* _Required action_
The listing below should be printed again word for word, without any images.

#####

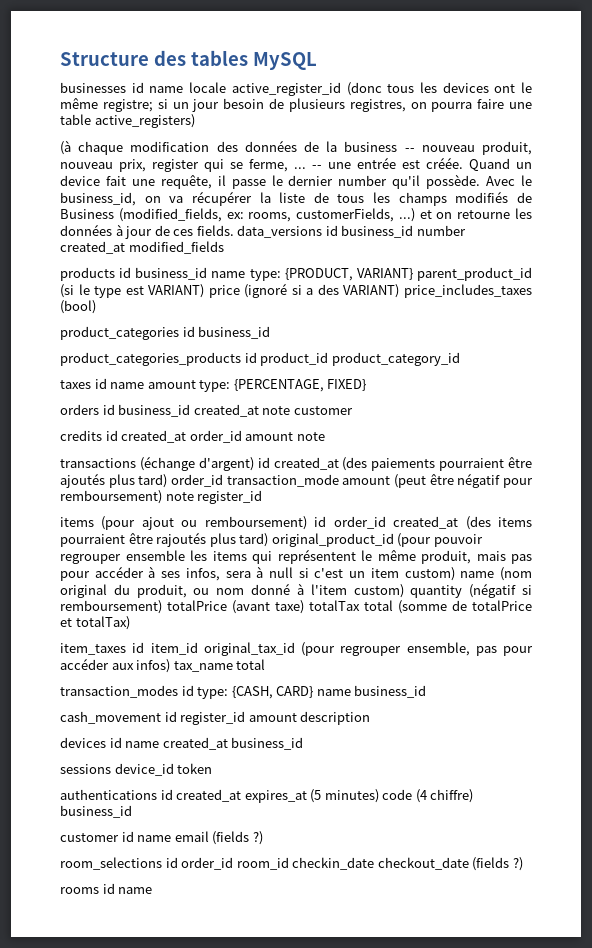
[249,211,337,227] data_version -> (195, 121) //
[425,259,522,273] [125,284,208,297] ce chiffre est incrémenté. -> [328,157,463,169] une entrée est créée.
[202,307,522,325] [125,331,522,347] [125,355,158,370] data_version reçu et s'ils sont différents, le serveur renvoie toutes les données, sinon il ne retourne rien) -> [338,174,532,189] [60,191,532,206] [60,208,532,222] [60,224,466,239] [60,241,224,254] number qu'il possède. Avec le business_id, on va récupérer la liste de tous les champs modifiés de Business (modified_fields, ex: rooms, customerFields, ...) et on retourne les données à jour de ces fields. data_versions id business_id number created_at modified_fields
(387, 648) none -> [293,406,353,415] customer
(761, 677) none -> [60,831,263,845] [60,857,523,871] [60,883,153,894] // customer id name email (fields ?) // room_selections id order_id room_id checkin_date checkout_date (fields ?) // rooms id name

#####

* _Solution for this exercise_
[249,211,337,227] data_version -> (195, 121) //
[425,259,522,273] [125,284,208,297] ce chiffre est incrémenté. -> [328,157,463,169] une entrée est créée.
[202,307,522,325] [125,331,522,347] [125,355,158,370] data_version reçu et s'ils sont différents, le serveur renvoie toutes les données, sinon il ne retourne rien) -> [338,174,532,189] [60,191,532,206] [60,208,532,222] [60,224,466,239] [60,241,224,254] number qu'il possède. Avec le business_id, on va récupérer la liste de tous les champs modifiés de Business (modified_fields, ex: rooms, customerFields, ...) et on retourne les données à jour de ces fields. data_versions id business_id number created_at modified_fields
(387, 648) none -> [293,406,353,415] customer
(761, 677) none -> [60,831,263,845] [60,857,523,871] [60,883,153,894] // customer id name email (fields ?) // room_selections id order_id room_id checkin_date checkout_date (fields ?) // rooms id name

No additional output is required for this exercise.